# Day 32: DBSCAN Clustering Algorithm

Today, we introduce a different type of clustering: DBSCAN (Density-Based Spatial Clustering of Applications with Noise). Unlike K-Means and Hierarchical Clustering, DBSCAN does not assume that clusters are spherical or of a specific shape. Instead, it groups together data points that are closely packed, marking as outliers or noise any data points that lie alone in low-density regions.

## Topics Covered:

- The DBSCAN Algorithm

    - Key Concepts: Core Points, Border Points, and Noise Points

- How DBSCAN Differs from K-Means

- Advantages and Disadvantages

## What is DBSCAN?

DBSCAN works based on the concept of density. It requires two parameters:

- `eps (epsilon)`: A radius that defines a neighborhood around a data point.

- `min_samples`: The minimum number of data points required to form a dense region.

The algorithm then categorizes each data point into one of three types:

- **Core Point** : A data point that has at least min_samples data points (including itself) within its eps radius.

- **Border Point**: A data point that has fewer than min_samples within its eps radius but is in the neighborhood of a core point.

- **Noise Point (Outlier)** : A data point that is neither a core point nor a border point.

The clustering process starts by picking an arbitrary data point and checking its neighborhood. If it's a core point, it forms a new cluster along with all its neighbors. The algorithm then expands this cluster by iteratively adding all directly reachable core points and their associated border points. This process continues until no more points can be added to the cluster. The algorithm then moves on to an unvisited data point and repeats the process.

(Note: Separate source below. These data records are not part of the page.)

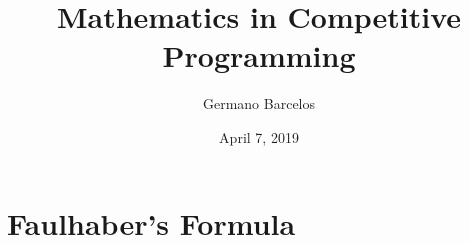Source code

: \documentclass[12pt, 14paper]{article}
\title{Mathematics in Competitive Programming}
\date{April 7, 2019}
\author{Germano Barcelos}
\begin{document}
  \maketitle
  \section*{Faulhaber's Formula}
  
\end{document}

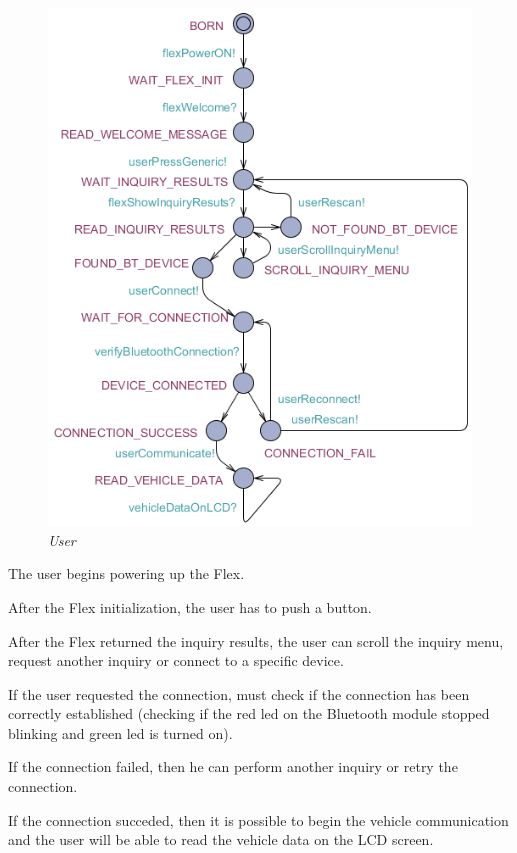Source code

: \documentclass[paper=a4, fontsize=11pt]{scrartcl} %
\numberwithin{equation}{section} %
\numberwithin{figure}{section} %
\numberwithin{table}{section} %
\begin{document}
\begin{figure}[H]
  \centering
  \includegraphics[width=4.7in]{img/FLEX-OBD-LCD_user}
  \caption{\textit{User}}
\end{figure}

The user begins powering up the Flex.

After the Flex initialization, the user has to push a button.

After the Flex returned the inquiry results, the user can scroll the inquiry menu, request another inquiry or connect to a specific device.

If the user requested the connection, must check if the connection has been correctly established (checking if the red led on the Bluetooth module stopped blinking and green led is turned on).

If the connection failed, then he can perform another inquiry or retry the connection.

If the connection succeded, then it is possible to begin the vehicle communication and the user will be able to read the vehicle data on the LCD screen.
\end{document}
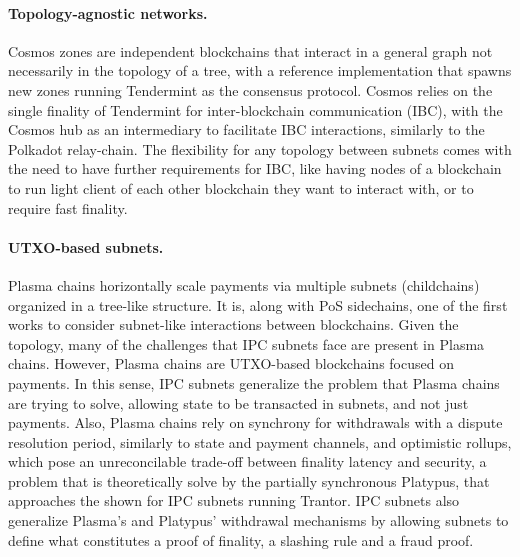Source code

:     \paragraph{Topology-agnostic networks.} Cosmos zones are independent blockchains that interact in a general graph not necessarily in the topology of a tree, with a reference implementation that spawns new zones running Tendermint as the consensus protocol. Cosmos relies on the single finality of Tendermint for inter-blockchain communication (IBC), with the Cosmos hub as an intermediary to facilitate IBC interactions, similarly to the Polkadot relay-chain. The flexibility for any topology between subnets comes with the need to have further requirements for IBC, like having nodes of a blockchain to run light client of each other blockchain they want to interact with, or to require fast finality. 

    \paragraph{UTXO-based subnets.} Plasma chains horizontally scale payments via multiple subnets (childchains) organized in a tree-like structure. It is, along with PoS sidechains, one of the first works to consider subnet-like interactions between blockchains. Given the topology, many of the challenges that IPC subnets face are present in Plasma chains. However, Plasma chains are UTXO-based blockchains focused on payments. In this sense, IPC subnets generalize the problem that Plasma chains are trying to solve, allowing state to be transacted in subnets, and not just payments. Also, Plasma chains rely on synchrony for withdrawals with a dispute resolution period, similarly to state and payment channels, and optimistic rollups, which pose an unreconcilable trade-off between finality latency and security, a problem that is theoretically solve by the partially synchronous Platypus, that approaches the \pof shown for IPC subnets running Trantor. IPC subnets also generalize Plasma's and Platypus' withdrawal mechanisms by allowing subnets to define what constitutes a proof of finality, a slashing rule and a fraud proof.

### `Analogy` : A Party in the City

![image.png](attachment:image.png)

Imagine a city at night where people are gathered in different locations.

- **Core Points**: The groups of people having a party. They are surrounded by many other people.

- **Border Points**: The people standing on the edge of the party, close enough to be a part of the group but not in the very center.

- **Noise Points**: The isolated people scattered throughout the city who are not part of any party.

DBSCAN would naturally identify the different party groups as clusters, while correctly labeling the lonely individuals as noise.